Time for lunch. Have some starters at Casa Manteca (The House of Lard), making sure to sample that local speciality, “chicharrones especial”, before going to Restaurante El Faro for some topnotch fish and seafood. Try the “arroz negro” (rice with squid-ink) for a special treat.

Back on the sea front turn right and follow the coastal fortifications; Castillo San Sebastian, brooding out in the bay at the end of its causeway, from one angle looking like a great ship, and Santa Catalina on the corner of the headland, looking out over the Atlantic in three directions. Stop for a drink on the seafront terrace of the Parador hotel before visiting Parque Genovése next door, a botanical garden with a wonderful collection of strange trees and an artificial waterfall, and definitely not to be missed.

La Caleta

La Caleta

Time now to be heading home, taking the direct route across the middle of the old city. The pattern of the streets here is quite regular, and it’s not hard to find your way to the two big public squares, Plaza San Antonio and Plaza Mina, monuments to 19th century civic pride.  I love both these places to stop and stare for a while, but they are quite different in character, San Antonio wide and light and airy, surrounded by mansions and San Antonio church, while Plaza Mina is like a garden, filled with trees and exotic plants.
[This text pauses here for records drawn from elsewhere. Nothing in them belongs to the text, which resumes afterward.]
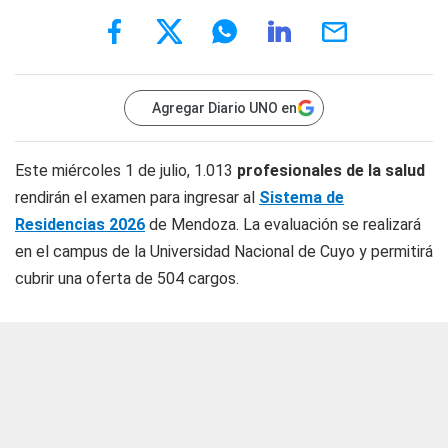
Agregar Diario UNO en
Este miércoles 1 de julio, 1.013
profesionales de la salud
rendirán el examen para ingresar al
Sistema de
Residencias 2026
de Mendoza. La evaluación se realizará
en el campus de la Universidad Nacional de Cuyo y permitirá
cubrir una oferta de 504 cargos.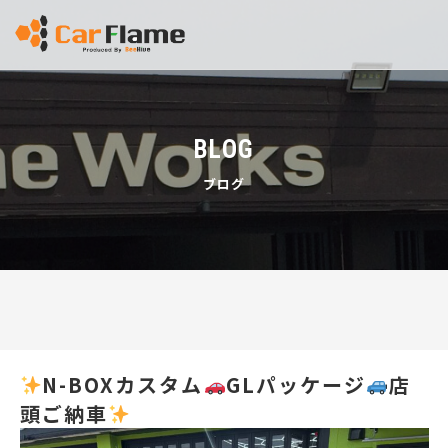
BLOG
ブログ
N-BOXカスタム
GLパッケージ
店
頭ご納車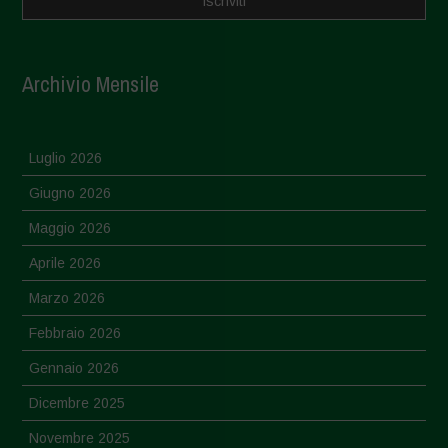
Archivio Mensile
Luglio 2026
Giugno 2026
Maggio 2026
Aprile 2026
Marzo 2026
Febbraio 2026
Gennaio 2026
Dicembre 2025
Novembre 2025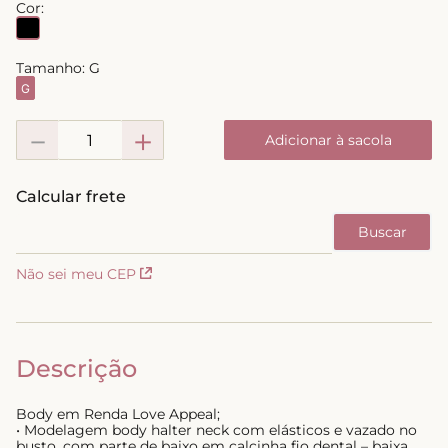
Cor:
8
º
short doll
9
º
biquini
Tamanho:
G
G
10
º
calcinha
－
＋
Adicionar à sacola
Não sei meu CEP
Descrição
Body em Renda Love Appeal;
• Modelagem body halter neck com elásticos e vazado no
busto, com parte de baixo em calcinha fio dental – baixa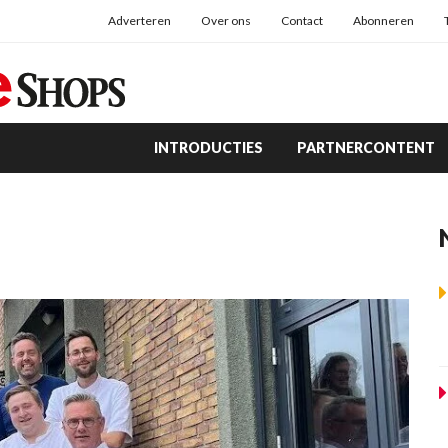
Adverteren
Over ons
Contact
Abonneren
INTRODUCTIES
PARTNERCONTENT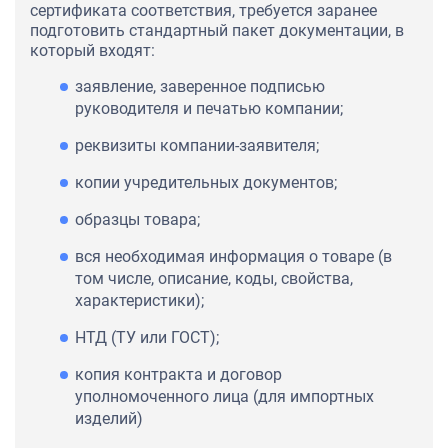
сертификата соответствия, требуется заранее
подготовить стандартный пакет документации, в
который входят:
заявление, заверенное подписью
руководителя и печатью компании;
реквизиты компании-заявителя;
копии учредительных документов;
образцы товара;
вся необходимая информация о товаре (в
том числе, описание, коды, свойства,
характеристики);
НТД (ТУ или ГОСТ);
копия контракта и договор
уполномоченного лица (для импортных
изделий)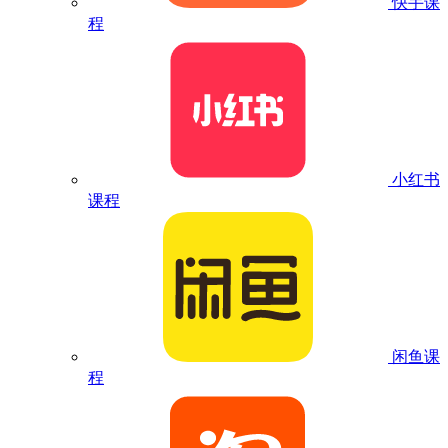
快手课
程
小红书
课程
闲鱼课
程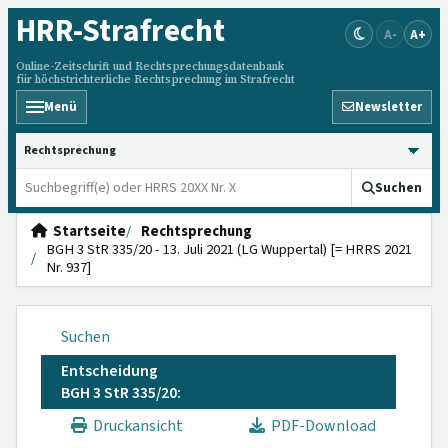
HRR
-Strafrecht
A-
A+
Online-Zeitschrift und Rechtsprechungsdatenbank
für höchstrichterliche Rechtsprechung im Strafrecht
Menü
Newsletter
HRRS durchsuchen
Suchen
Startseite
Rechtsprechung
BGH 3 StR 335/20 - 13. Juli 2021 (LG Wuppertal) [= HRRS 2021
Nr. 937]
Suchen
Entscheidung
BGH 3 StR 335/20:
Druckansicht
PDF-Download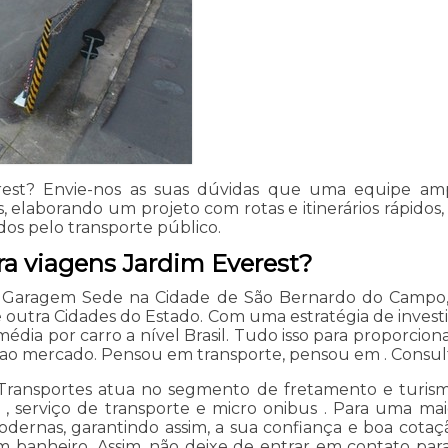
rest? Envie-nos as suas dúvidas que uma equipe amp
, elaborando um projeto com rotas e itinerários rápido
dos pelo transporte público.
ra viagens Jardim Everest?
 Garagem Sede na Cidade de São Bernardo do Campo, M
e outra Cidades do Estado. Com uma estratégia de inves
dia por carro a nível Brasil. Tudo isso para proporcion
e ao mercado. Pensou em transporte, pensou em . Consul
ransportes atua no segmento de fretamento e turismo, 
, serviço de transporte e micro onibus . Para uma maio
modernas, garantindo assim, a sua confiança e boa co
m banheiro. Assim, não deixe de entrar em contato par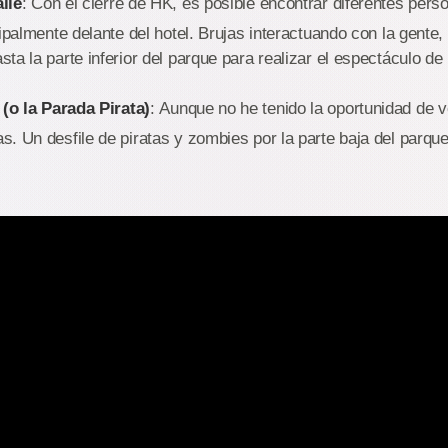
lle
: Con el cierre de HK, es posible encontrar diferentes per
cipalmente delante del hotel. Brujas interactuando con la gente
ta la parte inferior del parque para realizar el espectáculo de
 (o la Parada Pirata)
: Aunque no he tenido la oportunidad de ve
. Un desfile de piratas y zombies por la parte baja del parque 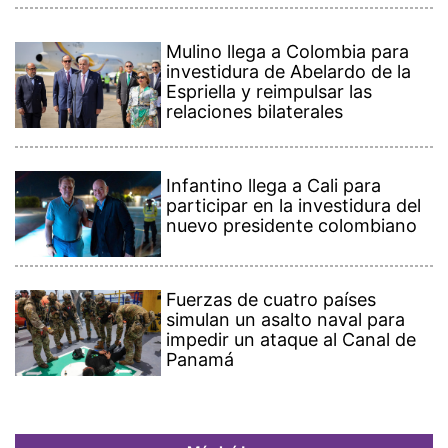
Mulino llega a Colombia para
investidura de Abelardo de la
Espriella y reimpulsar las
relaciones bilaterales
Infantino llega a Cali para
participar en la investidura del
nuevo presidente colombiano
Fuerzas de cuatro países
simulan un asalto naval para
impedir un ataque al Canal de
Panamá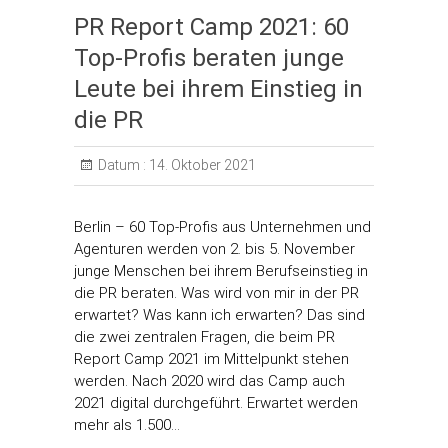
PR Report Camp 2021: 60
Top-Profis beraten junge
Leute bei ihrem Einstieg in
die PR
Datum :
14. Oktober 2021
Berlin – 60 Top-Profis aus Unternehmen und
Agenturen werden von 2. bis 5. November
junge Menschen bei ihrem Berufseinstieg in
die PR beraten. Was wird von mir in der PR
erwartet? Was kann ich erwarten? Das sind
die zwei zentralen Fragen, die beim PR
Report Camp 2021 im Mittelpunkt stehen
werden. Nach 2020 wird das Camp auch
2021 digital durchgeführt. Erwartet werden
mehr als 1.500…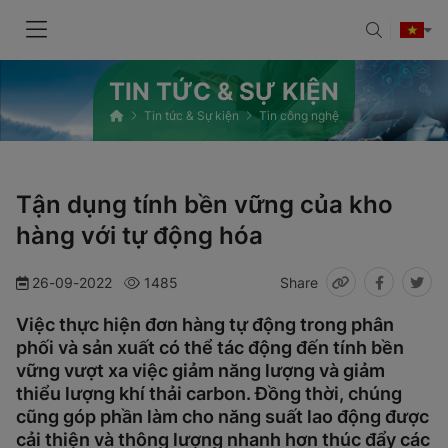
TIN TỨC & SỰ KIỆN
Tin tức & Sự kiện
Tin công nghệ
Tận dụng tính bền vững của kho
hàng với tự động hóa
26-09-2022
1485
Share
Việc thực hiện đơn hàng tự động trong phân
phối và sản xuất có thể tác động đến tính bền
vững vượt xa việc giảm năng lượng và giảm
thiểu lượng khí thải carbon. Đồng thời, chúng
cũng góp phần làm cho năng suất lao động được
cải thiện và thông lượng nhanh hơn thúc đẩy các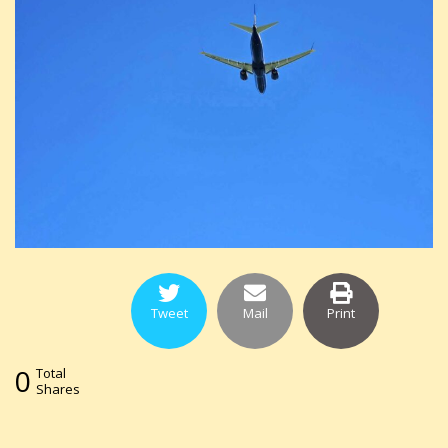
Tweet
Mail
Print
0
Total
Shares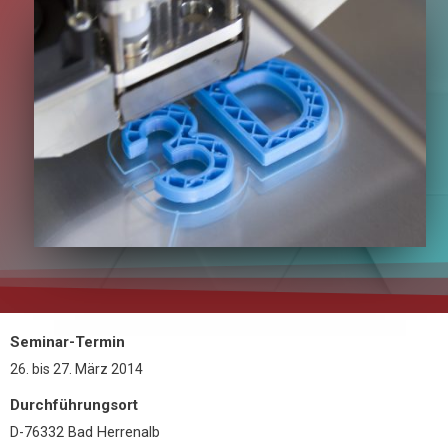
Seminar-Termin
26.
bis
27. März 2014
Durchführungsort
D-76332 Bad Herrenalb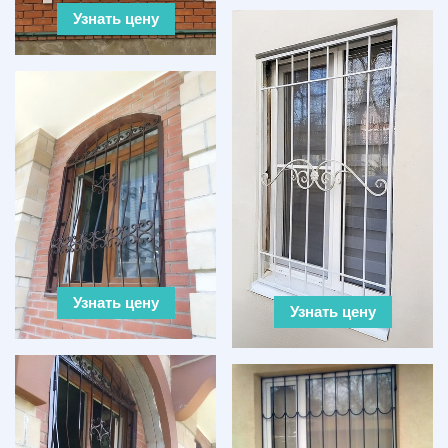
Узнать цену
Узнать цену
Узнать цену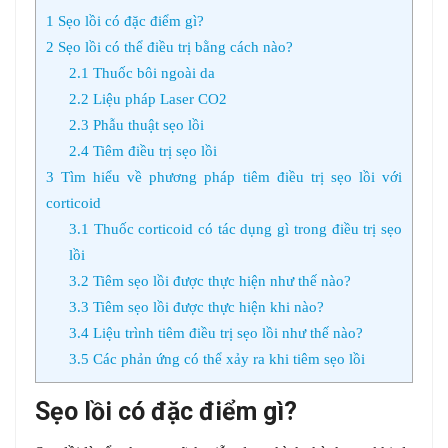
1
Sẹo lồi có đặc điểm gì?
2
Sẹo lồi có thể điều trị bằng cách nào?
2.1
Thuốc bôi ngoài da
2.2
Liệu pháp Laser CO2
2.3
Phẫu thuật sẹo lồi
2.4
Tiêm điều trị sẹo lồi
3
Tìm hiểu về phương pháp tiêm điều trị sẹo lồi với
corticoid
3.1
Thuốc corticoid có tác dụng gì trong điều trị sẹo
lồi
3.2
Tiêm sẹo lồi được thực hiện như thế nào?
3.3
Tiêm sẹo lồi được thực hiện khi nào?
3.4
Liệu trình tiêm điều trị sẹo lồi như thế nào?
3.5
Các phản ứng có thể xảy ra khi tiêm sẹo lồi
Sẹo lồi có đặc điểm gì?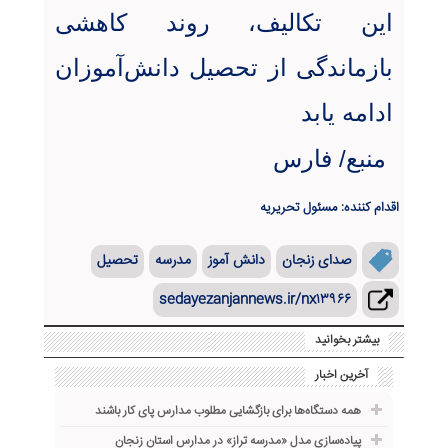
این تکالیف، روند کاهشی
بازماندگی از تحصیل دانش‌آموزان
ادامه یابد
منبع/ فارس
اقدام کننده: مسئول تحریریه
صدای زنجان
دانش آموز
مدرسه
تحصیل
sedayezanjannews.ir/nx۱۳۹۶۶
بیشتر بخوانید
آخرین اخبار
همه دستگاه‌ها برای بازگشایی مطلوب مدارس پای کار باشند
پیاده‌سازی مدل «مدرسه تراز» در مدارس استان زنجان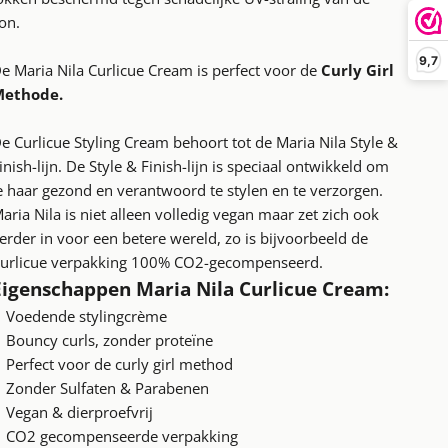
on.
9,7
e Maria Nila Curlicue Cream is perfect voor de
Curly Girl
Methode.
e Curlicue Styling Cream behoort tot de Maria Nila Style &
inish-lijn. De
Style & Finish-lijn
is speciaal ontwikkeld om
e haar gezond en verantwoord te stylen en te verzorgen.
aria Nila is niet alleen volledig vegan maar zet zich ook
erder in voor een betere wereld, zo is bijvoorbeeld de
urlicue verpakking 100% CO2-gecompenseerd.
Eigenschappen Maria Nila Curlicue Cream:
Voedende stylingcrème
Bouncy curls, zonder proteïne
Perfect voor de curly girl method
Zonder Sulfaten & Parabenen
Vegan & dierproefvrij
CO2 gecompenseerde verpakking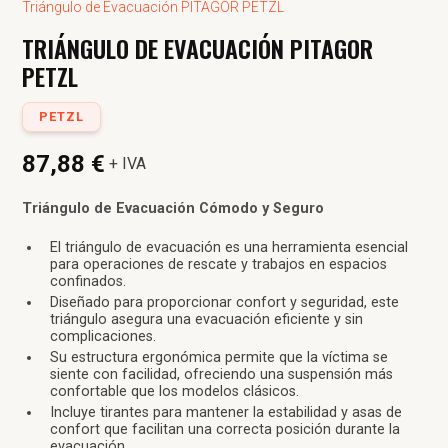
Triángulo de Evacuación PITAGOR PETZL
TRIÁNGULO DE EVACUACIÓN PITAGOR
PETZL
PETZL
87,88 €
+ IVA
Triángulo de Evacuación Cómodo y Seguro
El triángulo de evacuación es una herramienta esencial
para operaciones de rescate y trabajos en espacios
confinados.
Diseñado para proporcionar confort y seguridad, este
triángulo asegura una evacuación eficiente y sin
complicaciones.
Su estructura ergonómica permite que la víctima se
siente con facilidad, ofreciendo una suspensión más
confortable que los modelos clásicos.
Incluye tirantes para mantener la estabilidad y asas de
confort que facilitan una correcta posición durante la
evacuación.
It’s also the home of the Archaeological Museum. Other things to see include the Torre Tavira, the last of the old watchtowers from which the merchants would look out to see for the safe return of their ships, and the Oratorio de la Cueva, a 17th century chapel underground chapel.

View of Cadiz from La Caleta

View of Cadiz from La Caleta

How to get there: The best way to get there is by train. You can book online, at the Renfe booking office in Calle Zaragoza, or at Santa Justa station. Trains run approximately every one and a half hours, and the journey time is a little under two hours. A return ticket (ida y vuelta) costs around 25 euros.